Excerpt Block Start

Harold Martin, president of North Carolina A&T University, characterized the SACS endorsement as  “a culmination of excellent planning” by the school’s SACS Steering Committee, the President’s Cabinet, faculty, staff and students.

Schools seek accreditation once every 10 years. SACS has more than 80 standards and requirements that a school must meet to have their accreditation “reaffirmed” or continued. Most schools spend several years researching and documenting how they are meeting the organization’s standards and requirements.

Endorsement by SACS is used by the federal government to decide what colleges can participate in federal student aid programs, a key for most tuition-driven schools like HBCUs. Many private funders also rely on a school’s ratings by national and regional academic rating agencies like SACS to determine which school they will support.

The SACS Commission on Colleges took actions on dozens of other proposals from schools and is set to publish all results in a few days. Several had specific graduate-level programs approved, while others got less encouraging news.

Tennessee State, in Nashville, learned it was not getting a clean bill of health from SACS due to numerous questions about its ability to clearly delineate the effectiveness of some of its efforts in planning, student assessment and learning outcomes. That caused the agency to place the popular school on “warning” status for one year.

The decision gives Tennessee State time to address several questions about these “core requirements,” those that apply to the whole institution, and “comprehensive standards,” those that measure specific departments or programs. The SACS decision does not affect Tennessee State’s accreditation during the one-year “warning” status.

Tennessee State President Melvin N. Johnson said the school has already addressed many of the SACS issues since the SACS accreditation team visited its campus earlier this year. He said the 12-month period will give TSU “an excellent opportunity to provide additional documentation demonstrating a fully integrated institutional effectiveness model that includes assessment and evaluation processes that link to our mission and goals.”

Fisk, meanwhile, failed for a second time in 12 months to win a clean endorsement from the SACS commission for the same reasons the agency initially refused last December to give Fisk an unconditional reaffirmation—Fisk’s finances.

The SACS Commission gave Fisk until 1 April to file additional information about its financial resources and stability. Meanwhile, Fisk retains its accreditation with an asterisk. Failure to satisfy SACS when it reviews the school’s updated report next spring could result in Fisk being placed on “probation.” The SACS panel’s mid-year meeting, at which it will again review its ruling on Fisk, is set for June.

Excerpt Block End

**Activity 1:**
From the article on SACS accreditation, extract the passage from "Harold Martin, president" up to and including "they will support.".
**Activity 2:**
Rewrite the stored data entries with "php artisan" switched to "sail artisan" everywhere and nothing else changed. Omit the pictures.

Data to process Block Start

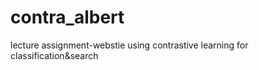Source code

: # contra_albert
 lecture assignment-webstie using contrastive learning for classification&amp;search
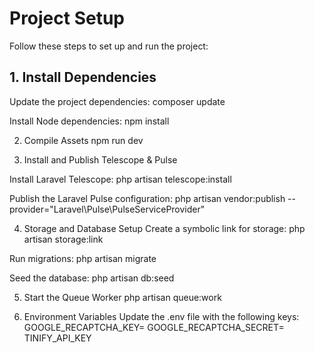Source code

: # Project Setup
Follow these steps to set up and run the project:

## 1. Install Dependencies

Update the project dependencies:
composer update

Install Node dependencies:
npm install

2. Compile Assets
npm run dev

3. Install and Publish Telescope & Pulse

Install Laravel Telescope:
php artisan telescope:install

Publish the Laravel Pulse configuration:
php artisan vendor:publish --provider="Laravel\Pulse\PulseServiceProvider"

4. Storage and Database Setup
Create a symbolic link for storage:
php artisan storage:link

Run migrations:
php artisan migrate

Seed the database:
php artisan db:seed

5. Start the Queue Worker
php artisan queue:work

6. Environment Variables
Update the .env file with the following keys:
GOOGLE_RECAPTCHA_KEY=
GOOGLE_RECAPTCHA_SECRET=
TINIFY_API_KEY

Data to process Block End

**Response box 1:**
Harold Martin, president of North Carolina A&T University, characterized the SACS endorsement as  “a culmination of excellent planning” by the school’s SACS Steering Committee, the President’s Cabinet, faculty, staff and students.

Schools seek accreditation once every 10 years. SACS has more than 80 standards and requirements that a school must meet to have their accreditation “reaffirmed” or continued. Most schools spend several years researching and documenting how they are meeting the organization’s standards and requirements.

Endorsement by SACS is used by the federal government to decide what colleges can participate in federal student aid programs, a key for most tuition-driven schools like HBCUs. Many private funders also rely on a school’s ratings by national and regional academic rating agencies like SACS to determine which school they will support.

**Response box 2:**
Source code

: # contra_albert
 lecture assignment-webstie using contrastive learning for classification&amp;search
Source code

: # Project Setup
Follow these steps to set up and run the project:

## 1. Install Dependencies

Update the project dependencies:
composer update

Install Node dependencies:
npm install

2. Compile Assets
npm run dev

3. Install and Publish Telescope & Pulse

Install Laravel Telescope:
sail artisan telescope:install

Publish the Laravel Pulse configuration:
sail artisan vendor:publish --provider="Laravel\Pulse\PulseServiceProvider"

4. Storage and Database Setup
Create a symbolic link for storage:
sail artisan storage:link

Run migrations:
sail artisan migrate

Seed the database:
sail artisan db:seed

5. Start the Queue Worker
sail artisan queue:work

6. Environment Variables
Update the .env file with the following keys:
GOOGLE_RECAPTCHA_KEY=
GOOGLE_RECAPTCHA_SECRET=
TINIFY_API_KEY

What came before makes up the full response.